2:42 pm Economic Survey:The Economic Survey 2014-15 has recommended that private investment must remain primary engine of the economy’s long-term growth. It expects growth to be boosted from FY17 onwards once the Goods and Services Tax is implemented. It said that greater public investment in Railways will boost manufacturing competitiveness. The Rail Budget has hiked its Plan outlay for FY16 by 52 percent to Rs 1 lakh crore and set a capex target of Rs 8.5 lakh crore over the next five years. The Survey expects liquidity conditions in FY16 to remain comfortable and said that lower inflation has opened up space for reduction in interest rates.

2:37 pm Brokerage view: Deutsche Bank has buy rating on Jubilant Foodworks with a target of Rs 1850 per share.

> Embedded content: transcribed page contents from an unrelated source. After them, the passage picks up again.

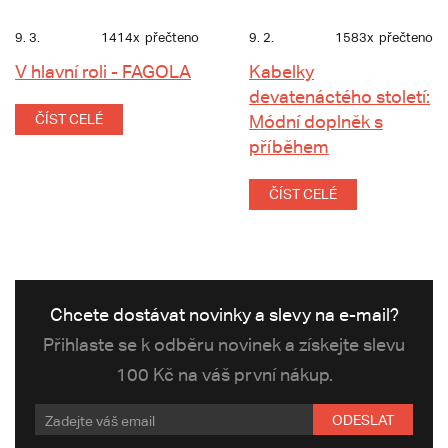
9. 3.
1414x
přečteno
9. 2.
1583x
přečteno
V hlavní roli - FAGOLA
Kabelky
devatenáctého století:
ČÍST CELÉ
Módní doplněk s
příběhem
ČÍST CELÉ
Chcete dostávat novinky a slevy na e-mail?
Přihlaste se k odběru novinek a získejte slevu
100 Kč na váš první nákup.
ODESLAT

Bedrock of longstanding positive view on Jub Food is from higher operating leverage resulting in a 53 percent earnings CAGR over FY15-17E forms.

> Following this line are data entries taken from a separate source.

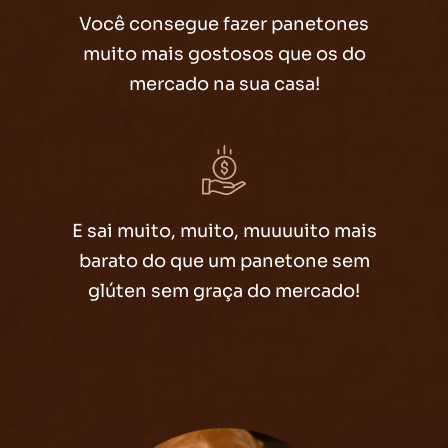
Você consegue fazer panetones
muito mais gostosos que os do
mercado na sua casa!
E sai muito, muito, muuuuito mais
barato do que um panetone sem
glúten sem graça do mercado!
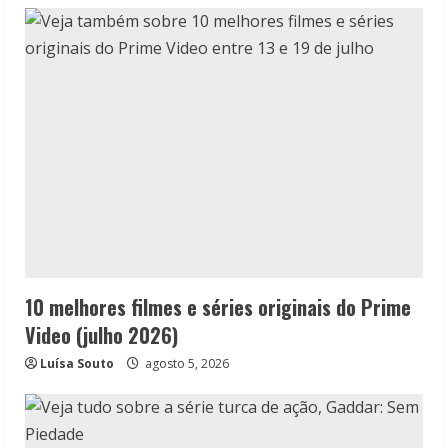
10 melhores filmes e séries originais do Prime
Video (julho 2026)
Luísa Souto
agosto 5, 2026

2:32 pm Economic Survey: Indian firms mopped up Rs 2.81 lakh crore from the markets during April-December period of the ongoing fiscal, with debt emerging as the most preferred route to garner funds for business needs, says the Economic Survey 2014-15. The trends remained sluggish in the primary stock market ‘ where the companies raise funds through the sale of shares via instruments like IPOs and FPOs ‘ despite a bullish equity market. It has been private placement of corporate bonds that was used the most to meet funding requirements of businesses during April-December period of the current fiscal (2014-15).

2:27 pm Gainers & losers: Tata Power is up 5.5 percent, L&T, ICICI Bnak, SBI and Sesa Sterlite are top gainers in the Sensex. Among the losers are ITC, GAIL, Wipro, TCS and HUL.

2:20 pm PM Modi says: Have raised over Rs 1 lakh crore from coal block auctions so far. Land acquisition ordinance is not anti-farmer. MNREGA will stay and we will take it forward.

2:15 pm PM Modi says: The nation has progressed due to efforts of every govt. Corruption remains an issue of concern.

2:10 pm PM Modi addresses Lok Sabha ahead of Budget. He says issue is about development, not about names of schemes. Stressing on Swach Bharat campaign, the PM also adds that cleanliness is key issue, need to address the root problem.

It’s a terrific day on Dalal Street as the market is enthused by the Economic Survey and government’s commitment to fiscal consolidation. The Nifty scored a century hitting 8800 while the Sensex rose more than 400 points. The Macro-Economic Survey for FY15 painted an optimistic picture says India has reached a sweet spot and there is scope for big bang reforms now. FY16 GDP growth is seen at 8.1-8.5 percent. Economic Survey says the government will adhere to a fiscal deficit target of 4.1 percent of GDP in FY15. The Sensex climbed up 401.94 points or 1.40 percent to 29148.59 and the Nifty rose 130.40 points or 1.50 percent to 8814.25. About 1713 shares have advanced, 989 shares declined, and 199 shares are unchanged on the BSE. The market will have special trading session on Saturday for Union Budget FY16.

The market will have special trading session on Saturday for Union Budget FY16. Pratik Gupta of Deutsche Equities says Union Budget will be growth oriented like the Rail Budget was. He expects much higher allocation to banks for recapitalisation. He also says the brokerage will buy Indian markets on every dip. Shares of ICICI Bank, L&T, Sesa Sterlite, Tata Power, Tata Motors, SBI and Hindalco topped the buying list on Sensex, up 3-5 percent. Global markets are quietly positive. China closed with gains of more than 0.3 percent while European markets too traded in the green. Investors are closely watching the second reading of the US Q4 GDP numbers later today. Analysts expect US GDP growth of 2.1 percent after 3.9 percent in third quarter.